■ WORK TO COMPLETE:
If a line in the records below contains the word "Left", return that line.

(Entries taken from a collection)
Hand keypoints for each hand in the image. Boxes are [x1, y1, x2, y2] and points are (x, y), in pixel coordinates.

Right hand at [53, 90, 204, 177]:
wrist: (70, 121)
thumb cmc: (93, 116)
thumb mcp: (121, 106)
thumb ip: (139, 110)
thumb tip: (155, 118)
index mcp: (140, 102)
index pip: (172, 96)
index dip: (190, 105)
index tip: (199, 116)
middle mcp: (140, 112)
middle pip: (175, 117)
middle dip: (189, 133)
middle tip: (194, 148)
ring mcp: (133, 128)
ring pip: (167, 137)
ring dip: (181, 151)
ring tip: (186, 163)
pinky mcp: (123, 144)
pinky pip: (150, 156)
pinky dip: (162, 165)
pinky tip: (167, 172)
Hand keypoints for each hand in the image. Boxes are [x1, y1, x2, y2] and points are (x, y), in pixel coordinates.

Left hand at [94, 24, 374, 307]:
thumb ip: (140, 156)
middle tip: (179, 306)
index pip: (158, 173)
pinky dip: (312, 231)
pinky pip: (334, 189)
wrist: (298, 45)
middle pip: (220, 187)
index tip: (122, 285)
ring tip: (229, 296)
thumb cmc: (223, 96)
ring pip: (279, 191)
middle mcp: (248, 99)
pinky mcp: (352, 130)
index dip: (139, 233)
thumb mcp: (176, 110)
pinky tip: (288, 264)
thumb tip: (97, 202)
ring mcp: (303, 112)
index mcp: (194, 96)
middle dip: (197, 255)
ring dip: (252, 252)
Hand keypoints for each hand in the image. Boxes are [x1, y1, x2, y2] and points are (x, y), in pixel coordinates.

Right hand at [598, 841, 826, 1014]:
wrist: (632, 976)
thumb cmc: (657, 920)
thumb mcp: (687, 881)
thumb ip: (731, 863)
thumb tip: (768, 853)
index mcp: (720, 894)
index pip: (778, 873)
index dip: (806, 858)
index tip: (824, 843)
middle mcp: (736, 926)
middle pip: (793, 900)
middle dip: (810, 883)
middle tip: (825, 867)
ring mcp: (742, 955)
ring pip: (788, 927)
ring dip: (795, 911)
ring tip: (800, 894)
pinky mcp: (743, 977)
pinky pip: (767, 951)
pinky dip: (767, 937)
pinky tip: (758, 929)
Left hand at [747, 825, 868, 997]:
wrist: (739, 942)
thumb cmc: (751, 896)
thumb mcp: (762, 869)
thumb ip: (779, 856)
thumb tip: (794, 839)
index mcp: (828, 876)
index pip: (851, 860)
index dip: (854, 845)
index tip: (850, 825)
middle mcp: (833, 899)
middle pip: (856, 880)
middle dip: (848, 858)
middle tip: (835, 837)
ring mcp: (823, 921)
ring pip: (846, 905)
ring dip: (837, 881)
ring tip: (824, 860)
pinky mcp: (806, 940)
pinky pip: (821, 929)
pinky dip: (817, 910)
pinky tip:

==

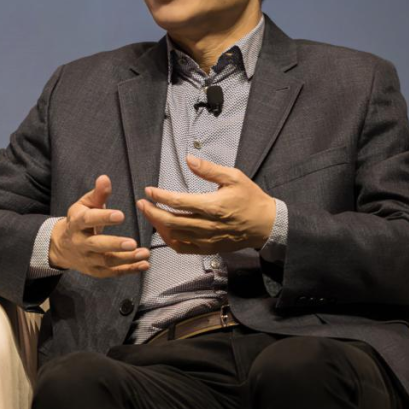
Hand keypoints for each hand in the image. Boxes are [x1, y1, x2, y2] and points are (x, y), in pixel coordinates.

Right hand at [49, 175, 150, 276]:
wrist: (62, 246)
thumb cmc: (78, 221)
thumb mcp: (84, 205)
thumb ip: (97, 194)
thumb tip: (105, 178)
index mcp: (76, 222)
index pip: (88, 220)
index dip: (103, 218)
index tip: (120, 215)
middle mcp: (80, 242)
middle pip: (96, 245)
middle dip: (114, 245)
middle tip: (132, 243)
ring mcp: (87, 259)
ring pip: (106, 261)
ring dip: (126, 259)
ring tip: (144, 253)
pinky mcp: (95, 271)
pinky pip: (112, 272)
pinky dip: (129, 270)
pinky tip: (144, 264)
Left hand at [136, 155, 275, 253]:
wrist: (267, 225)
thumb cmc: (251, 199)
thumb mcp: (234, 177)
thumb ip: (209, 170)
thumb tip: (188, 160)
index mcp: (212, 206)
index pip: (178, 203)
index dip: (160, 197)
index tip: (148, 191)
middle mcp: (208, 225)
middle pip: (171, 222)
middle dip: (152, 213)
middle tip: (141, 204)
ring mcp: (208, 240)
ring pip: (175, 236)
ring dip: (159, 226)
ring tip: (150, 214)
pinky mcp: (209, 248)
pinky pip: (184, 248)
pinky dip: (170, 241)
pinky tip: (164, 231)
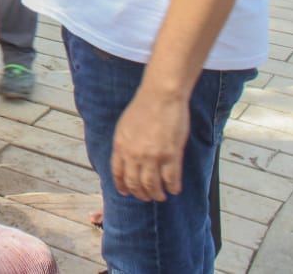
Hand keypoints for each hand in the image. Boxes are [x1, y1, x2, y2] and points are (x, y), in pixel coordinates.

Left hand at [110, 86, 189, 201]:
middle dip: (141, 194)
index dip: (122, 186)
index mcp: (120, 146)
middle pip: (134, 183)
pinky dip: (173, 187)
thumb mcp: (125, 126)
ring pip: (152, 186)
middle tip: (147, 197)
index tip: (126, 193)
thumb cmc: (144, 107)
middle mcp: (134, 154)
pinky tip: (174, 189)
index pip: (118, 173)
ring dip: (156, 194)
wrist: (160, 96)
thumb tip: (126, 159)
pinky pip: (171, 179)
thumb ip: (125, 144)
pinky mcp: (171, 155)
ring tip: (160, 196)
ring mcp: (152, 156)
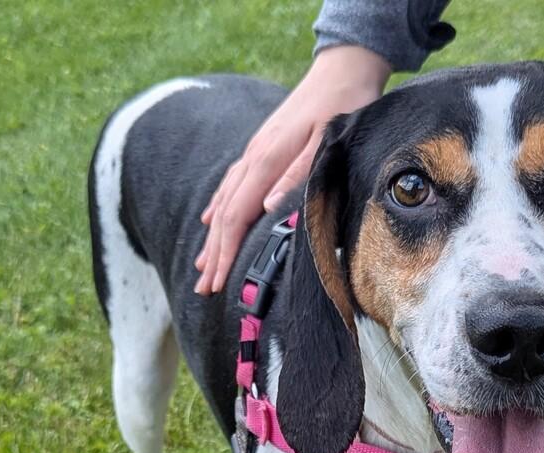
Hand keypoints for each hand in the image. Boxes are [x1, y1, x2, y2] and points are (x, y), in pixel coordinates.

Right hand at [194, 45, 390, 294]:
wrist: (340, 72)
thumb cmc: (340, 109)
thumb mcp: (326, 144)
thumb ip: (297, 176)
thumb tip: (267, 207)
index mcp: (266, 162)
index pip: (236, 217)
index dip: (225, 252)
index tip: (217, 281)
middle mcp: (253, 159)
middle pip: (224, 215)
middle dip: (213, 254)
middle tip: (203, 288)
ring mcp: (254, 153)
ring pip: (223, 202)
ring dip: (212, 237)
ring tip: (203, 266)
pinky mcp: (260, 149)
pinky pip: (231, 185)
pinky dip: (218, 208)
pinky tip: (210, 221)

■ TASK RESPONSE:
Left hand at [94, 24, 374, 307]:
Left hand at [747, 825, 868, 997]:
Left hand at [136, 155, 275, 253]:
Left hand at [110, 86, 189, 201]:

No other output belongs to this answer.